Fontel Mines

Virginia Tech Hokies
- Title: Assistant head coach & wide receivers coach

Personal information
- Born: February 26, 1985 (age 41) Richmond, Virginia, U.S.
- Listed height: 6 ft 4 in (1.93 m)
- Listed weight: 244 lb (111 kg)

Career information
- College: Virginia
- NFL draft: 2007: undrafted

Career history

Playing
- Chicago Bears (2007–2009);

Coaching
- Chowan (2011) Wide receivers coach; Richmond (2012–2013) Wide receivers coach; Richmond (2014) Tight ends coach; Richmond (2015) Wide receivers coach; Washington Redskins (2015) Minority internship; Delaware (2016) Wide receivers coach; James Madison (2017) Inside receivers coach; East Carolina (2018–2020) Inside receivers coach & recruiting coordinator; Old Dominion (2021) Tight ends coach; Virginia Tech (2022–2023) Wide receivers coach; Virginia Tech (2024–present) Assistant head coach & wide receivers coach;

= Fontel Mines =

American football player and coach (born 1985)

Fontel Mines (born February 26, 1985) is an American football coach and former tight end.
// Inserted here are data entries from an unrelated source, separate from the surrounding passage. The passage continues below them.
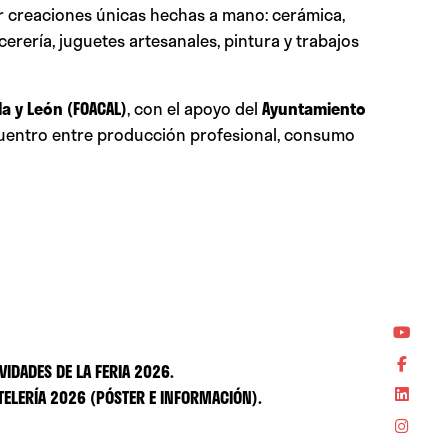
er creaciones únicas hechas a mano: cerámica,
 cerería, juguetes artesanales, pintura y trabajos
a y León (FOACAL)
, con el apoyo del
Ayuntamiento
ncuentro entre producción profesional, consumo
VIDADES DE LA FERIA 2026.
TELERÍA 2026 (PÓSTER E INFORMACIÓN).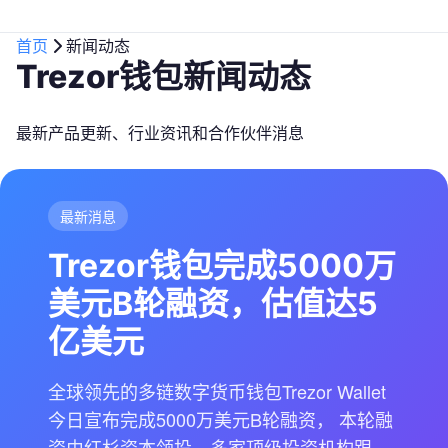
首页
新闻动态
Trezor钱包新闻动态
最新产品更新、行业资讯和合作伙伴消息
最新消息
Trezor钱包完成5000万
美元B轮融资，估值达5
亿美元
全球领先的多链数字货币钱包Trezor Wallet
今日宣布完成5000万美元B轮融资， 本轮融
资由红杉资本领投，多家顶级投资机构跟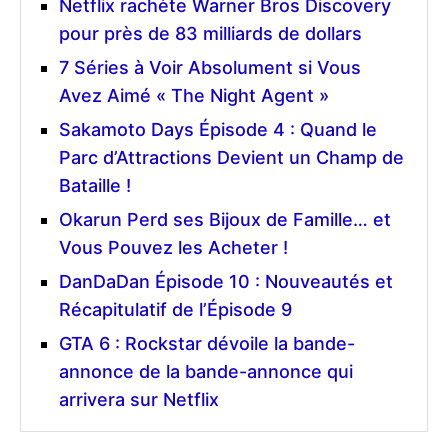
Netflix rachète Warner Bros Discovery
pour près de 83 milliards de dollars
7 Séries à Voir Absolument si Vous
Avez Aimé « The Night Agent »
Sakamoto Days Épisode 4 : Quand le
Parc d’Attractions Devient un Champ de
Bataille !
Okarun Perd ses Bijoux de Famille… et
Vous Pouvez les Acheter !
DanDaDan Épisode 10 : Nouveautés et
Récapitulatif de l’Épisode 9
GTA 6 : Rockstar dévoile la bande-
annonce de la bande-annonce qui
arrivera sur Netflix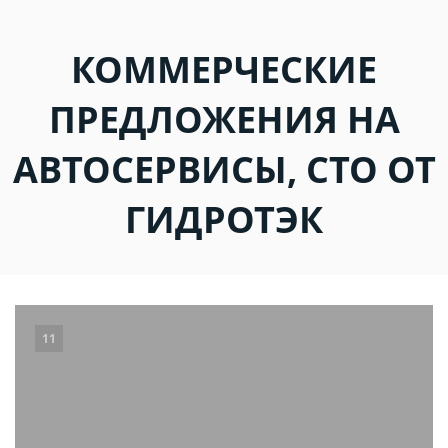
КОММЕРЧЕСКИЕ
ПРЕДЛОЖЕНИЯ НА
АВТОСЕРВИСЫ, СТО ОТ
ГИДРОТЭК
11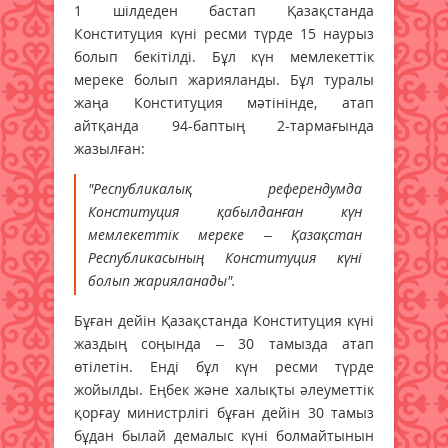
1 шілдеден бастап Қазақстанда
Конституция күні ресми түрде 15 наурыз
болып бекітілді. Бұл күн мемлекеттік
мереке болып жарияланды. Бұл туралы
жаңа Конституция мәтінінде, атап
айтқанда 94-баптың 2-тармағында
жазылған:
"Республикалық референдумда
Конституция қабылданған күн
мемлекеттік мереке – Қазақстан
Республикасының Конституция күні
болып жарияланады".
Бұған дейін Қазақстанда Конституция күні
жаздың соңында – 30 тамызда атап
өтілетін. Енді бұл күн ресми түрде
жойылды. Еңбек және халықты әлеуметтік
қорғау министрлігі бұған дейін 30 тамыз
бұдан былай демалыс күні болмайтынын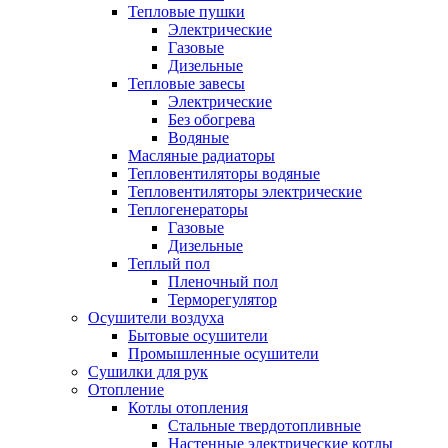
Тепловые пушки
Электрические
Газовые
Дизельные
Тепловые завесы
Электрические
Без обогрева
Водяные
Масляные радиаторы
Тепловентиляторы водяные
Тепловентиляторы электрические
Теплогенераторы
Газовые
Дизельные
Теплый пол
Пленочный пол
Терморегулятор
Осушители воздуха
Бытовые осушители
Промышленные осушители
Сушилки для рук
Отопление
Котлы отопления
Стальные твердотопливные
Настенные электрические котлы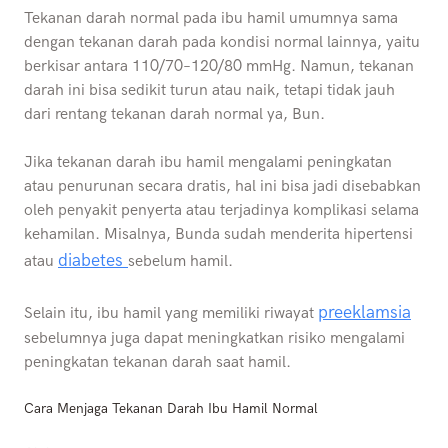
Tekanan darah normal pada ibu hamil umumnya sama
dengan tekanan darah pada kondisi normal lainnya, yaitu
berkisar antara 110/70–120/80 mmHg. Namun, tekanan
darah ini bisa sedikit turun atau naik, tetapi tidak jauh
dari rentang tekanan darah normal ya, Bun.
Jika tekanan darah ibu hamil mengalami peningkatan
atau penurunan secara dratis, hal ini bisa jadi disebabkan
oleh penyakit penyerta atau terjadinya komplikasi selama
kehamilan. Misalnya, Bunda sudah menderita hipertensi
diabetes
atau
sebelum hamil.
preeklamsia
Selain itu, ibu hamil yang memiliki riwayat
sebelumnya juga dapat meningkatkan risiko mengalami
peningkatan tekanan darah saat hamil.
Cara Menjaga Tekanan Darah Ibu Hamil Normal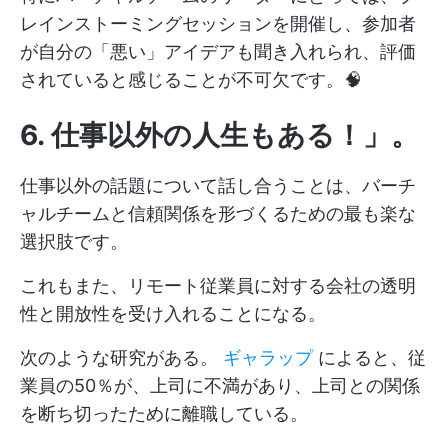
レインストーミングセッションを開催し、参加者
が自分の「悪い」アイデアも聞き入れられ、評価
されていると感じることが不可欠です。🧠
6.
仕事以外の人生もある！
」。
仕事以外の話題について話し合うことは、バーチ
ャルチームと信頼関係を形づくるための最も楽な
選択肢です。
これもまた、リモート従業員に対する会社の透明
性と開放性を受け入れることになる。
次のような研究がある。
ギャラップ
によると、従
業員の50％が、上司に不満があり、上司との関係
を断ち切ったために離職している。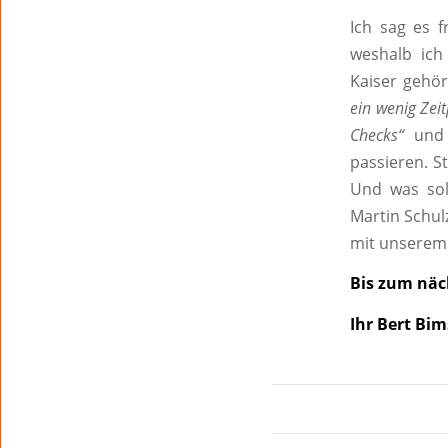
Ich sag es f
weshalb ich
Kaiser gehö
ein wenig Zeit
Checks“
un
passieren. S
Und was sol
Martin Schul
mit unserem 
Bis zum näc
Ihr Bert Bim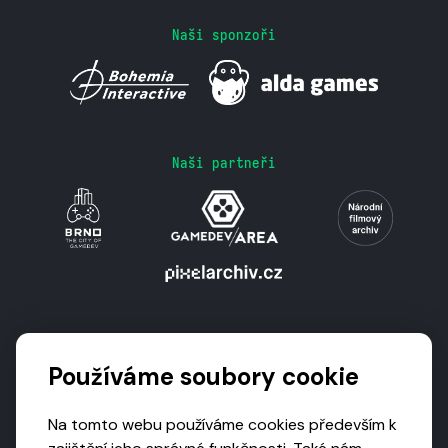
Naši sponzoři
Naši partneři
Podporují nás
Používáme soubory cookie
Na tomto webu používáme cookies především k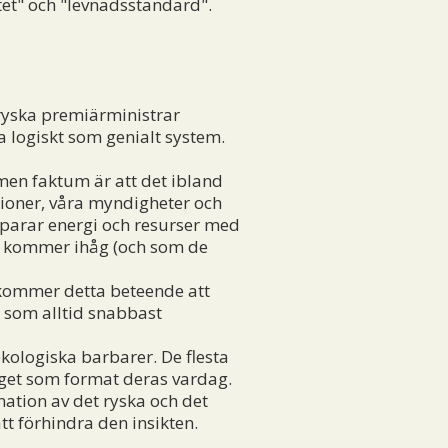
tet" och "levnadsstandard".
 ryska premiärministrar
a logiskt som genialt system.
men faktum är att det ibland
tioner, våra myndigheter och
 sparar energi och resurser med
ar kommer ihåg (och som de
 kommer detta beteende att
a som alltid snabbast
ekologiska barbarer. De flesta
nget som format deras vardag.
ation av det ryska och det
tt förhindra den insikten.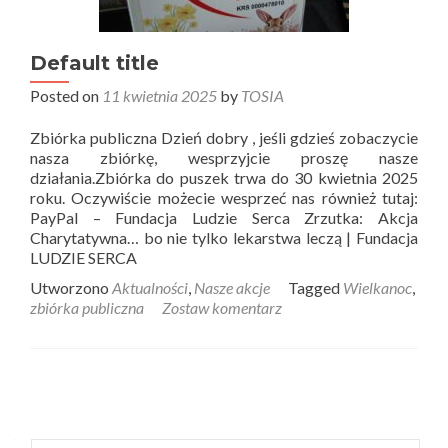
Default title
Posted on
11 kwietnia 2025
by
TOSIA
Zbiórka publiczna Dzień dobry , jeśli gdzieś zobaczycie
nasza zbiórkę, wesprzyjcie proszę nasze
działania.Zbiórka do puszek trwa do 30 kwietnia 2025
roku. Oczywiście możecie wesprzeć nas również tutaj:
PayPal – Fundacja Ludzie Serca Zrzutka: Akcja
Charytatywna… bo nie tylko lekarstwa leczą | Fundacja
LUDZIE SERCA
Utworzono
Aktualności
,
Nasze akcje
Tagged
Wielkanoc
,
zbiórka publiczna
Zostaw komentarz
Posts
navigation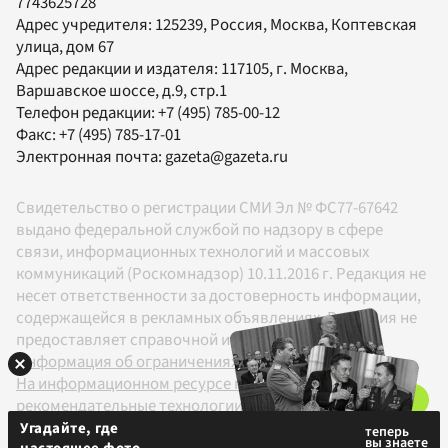
7743625728
Адрес учредителя: 125239, Россия, Москва, Коптевская
улица, дом 67
Адрес редакции и издателя:
117105
, г.
Москва
,
Варшавское шоссе, д.9, стр.1
Телефон редакции:
+7 (495) 785-00-12
Факс:
+7 (495) 785-17-01
Электронная почта:
gazeta@gazeta.ru
Свидетельство о регистрации СМИ Эл № ФС77-67642
выдано федеральной службой по надзору в сфере
связи, информационных технологий и массовых
коммуникаций (Роскомнадзор) 10.11.2016 г. Редакция не
несет ответственности за достоверность информации,
содержащейся в рекламных объявлениях. Редакция не
предоставляет справочной информации.
Информация об ограничениях
На информационном ресурсе применяются
рекомендательные технологии в соответствии с
Правилами
Угадайте, где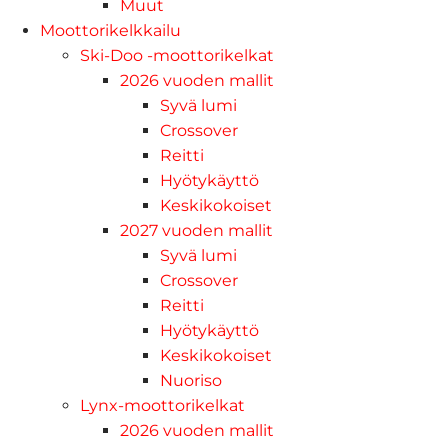
Muut
Moottorikelkkailu
Ski-Doo -moottorikelkat
2026 vuoden mallit
Syvä lumi
Crossover
Reitti
Hyötykäyttö
Keskikokoiset
2027 vuoden mallit
Syvä lumi
Crossover
Reitti
Hyötykäyttö
Keskikokoiset
Nuoriso
Lynx-moottorikelkat
2026 vuoden mallit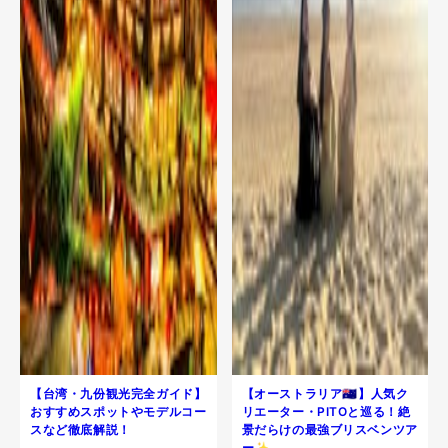
【台湾・九份観光完全ガイド】
【オーストラリア🇦🇺】人気ク
おすすめスポットやモデルコー
リエーター・PITOと巡る！絶
スなど徹底解説！
景だらけの最強ブリスベンツア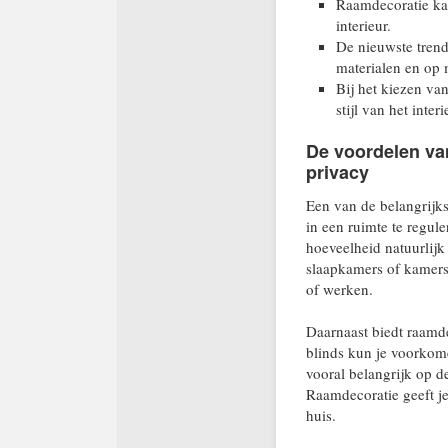
Raamdecoratie kan
interieur.
De nieuwste trend
materialen en op
Bij het kiezen va
stijl van het inter
De voordelen van
privacy
Een van de belangrijks
in een ruimte te regul
hoeveelheid natuurlijk
slaapkamers of kamers
of werken.
Daarnaast biedt raamde
blinds kun je voorkom
vooral belangrijk op d
Raamdecoratie geeft je
huis.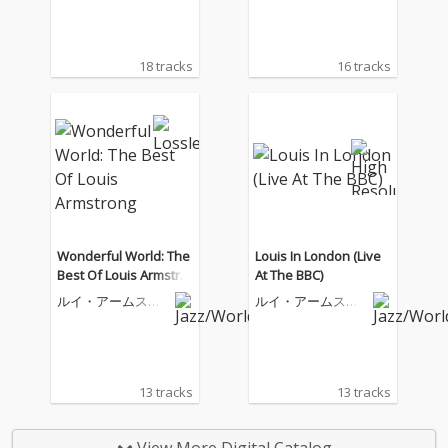
18 tracks
16 tracks
Wonderful World: The
Louis In London (Live
Best Of Louis Armstro
At The BBC)
ng
ルイ・アームスト
ルイ・アームスト
ロング
ロング
13 tracks
13 tracks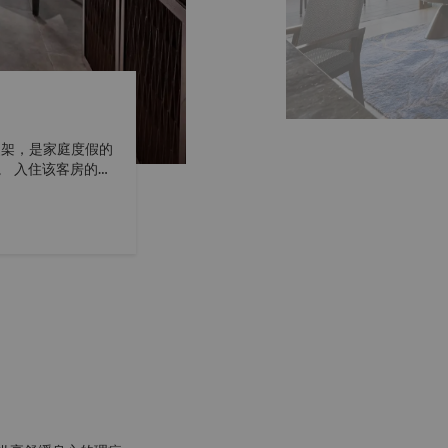
爬架，是家庭度假的
的小
客房可与丹绒翼池景
俱乐部。 对于
é TATU 全日餐
览。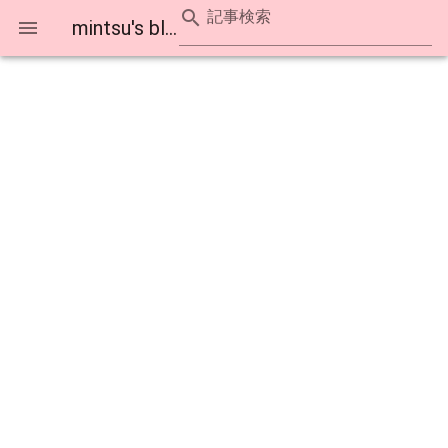
記事検索
mintsu's blog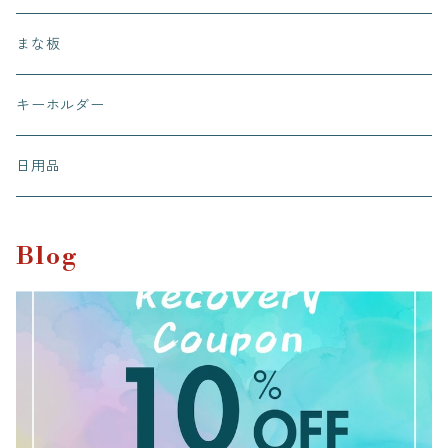
桜カフェ
まな板
有田有為堂
キーホルダー
日用品
Blog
He is the assistant head coach, wide receivers coach, and offensive recruiting coordinator for Virginia Tech. He previously was the tight end coach for the Old Dominion Monarchs. He played college football at Virginia for coach Al Groh from 2002 to 2006 and played in the National Football League (NFL) for 3 seasons from 2007 to 2009.

==Early life==
Mines attended Hermitage High School in Richmond, Virginia and was a student and a letterman in football and basketball. In football, as a senior, he was a first-team Group AAA All-state selection and made 37 receptions for 674 yards and ten touchdowns.

==College career==
Mines played collegiately at the University of Virginia. He played in 42 games, starting 20. He had 68 career receptions for 737 yards and 5 touchdowns.

==Professional career==

===Chicago Bears===
Mines was signed to the Chicago Bears practice squad on September 2, 2007. They signed him to the active roster on December 26, 2007.

After spending the 2008 season on the Bears' practice squad, Mines was re-signed to a future contract on December 29, 2008. He was waived/injured on August 25 and subsequently reverted to injured reserve.

Mines was waived by the Bears on March 1, 2010.